The painting in the corner
Picasso rolled up the Demoiselles in late 1907 and propped it against the wall behind some other canvases. It stayed there. He moved twice in the years that followed — to a bigger studio on the boulevard de Clichy in 1909, and then again, after his marriage to Olga Khokhlova, to a respectable flat on the rue La Boétie in 1918 — and the rolled canvas moved with him each time.
What he did instead, in those nine years, was paint Cubism.
Braque comes back
Within months of Braque’s “turpentine” visit, Braque had started painting landscapes at L’Estaque in the south of France that, to Matisse, looked like little cubes. Matisse said so to a critic. The critic wrote it down. The label stuck. By 1909 Picasso and Braque were working in the same studio building in Paris, visiting each other daily, deliberately not signing the fronts of their canvases so that buyers had to flip them over to find out whose was whose.
Salon d'Antin, one room
In July 1916, during the Battle of the Somme, the poet André Salmon organized a small exhibition at the Salon d’Antin, on the boulevard d’Antin in Paris. Picasso lent a single picture. It was the rolled-up canvas from 1907. Salmon, who had to invent a title on the spot to print in the catalog, called it Les Demoiselles d’Avignon — a softened-up reference to the women on the Carrer d’Avinyó in Barcelona. The title stuck. It is now what it is called.
The painting was on the wall for one month. The war was on. Paris was distracted. A few critics noticed. Most did not. Picasso took the picture down at the end of August, rolled it up again, and put it back in the studio.

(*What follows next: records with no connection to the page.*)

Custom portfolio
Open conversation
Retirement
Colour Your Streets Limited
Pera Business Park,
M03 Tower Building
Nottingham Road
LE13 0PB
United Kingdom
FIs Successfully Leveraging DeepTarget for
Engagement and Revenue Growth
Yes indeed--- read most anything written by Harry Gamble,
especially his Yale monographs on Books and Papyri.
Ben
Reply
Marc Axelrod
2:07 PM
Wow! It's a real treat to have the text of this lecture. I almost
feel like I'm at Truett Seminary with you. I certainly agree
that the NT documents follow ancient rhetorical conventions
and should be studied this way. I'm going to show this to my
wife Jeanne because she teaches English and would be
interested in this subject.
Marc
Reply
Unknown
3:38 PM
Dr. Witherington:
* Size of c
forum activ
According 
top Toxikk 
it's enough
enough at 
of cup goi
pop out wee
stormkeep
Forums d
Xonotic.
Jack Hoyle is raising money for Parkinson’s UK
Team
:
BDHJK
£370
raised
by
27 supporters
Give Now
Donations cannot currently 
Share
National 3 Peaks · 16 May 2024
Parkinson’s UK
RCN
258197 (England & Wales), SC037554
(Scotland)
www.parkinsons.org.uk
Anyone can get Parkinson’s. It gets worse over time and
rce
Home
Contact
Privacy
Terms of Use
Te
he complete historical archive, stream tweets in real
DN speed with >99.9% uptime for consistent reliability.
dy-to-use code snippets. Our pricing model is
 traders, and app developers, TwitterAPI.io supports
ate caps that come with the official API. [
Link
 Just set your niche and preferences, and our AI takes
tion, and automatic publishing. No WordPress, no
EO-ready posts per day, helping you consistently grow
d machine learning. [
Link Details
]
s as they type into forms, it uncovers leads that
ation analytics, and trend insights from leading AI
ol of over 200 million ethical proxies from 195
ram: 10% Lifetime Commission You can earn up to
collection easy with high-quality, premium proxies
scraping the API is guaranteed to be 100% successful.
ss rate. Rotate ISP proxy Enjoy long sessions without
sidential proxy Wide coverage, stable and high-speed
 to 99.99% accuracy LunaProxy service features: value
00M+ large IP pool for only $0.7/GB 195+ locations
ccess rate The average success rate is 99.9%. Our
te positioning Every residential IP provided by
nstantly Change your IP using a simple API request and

He sold it eight years later, in 1924, to a couturier named Jacques Doucet.
Most of the painters who would go on to make Cubism — Léger, Delaunay, Gris, the Italian Futurists — never saw the Demoiselles itself. They saw photographs, and they heard about it, and they took inspiration from the work Picasso made AFTER it. The picture that broke the window had been hiding behind another window the whole time.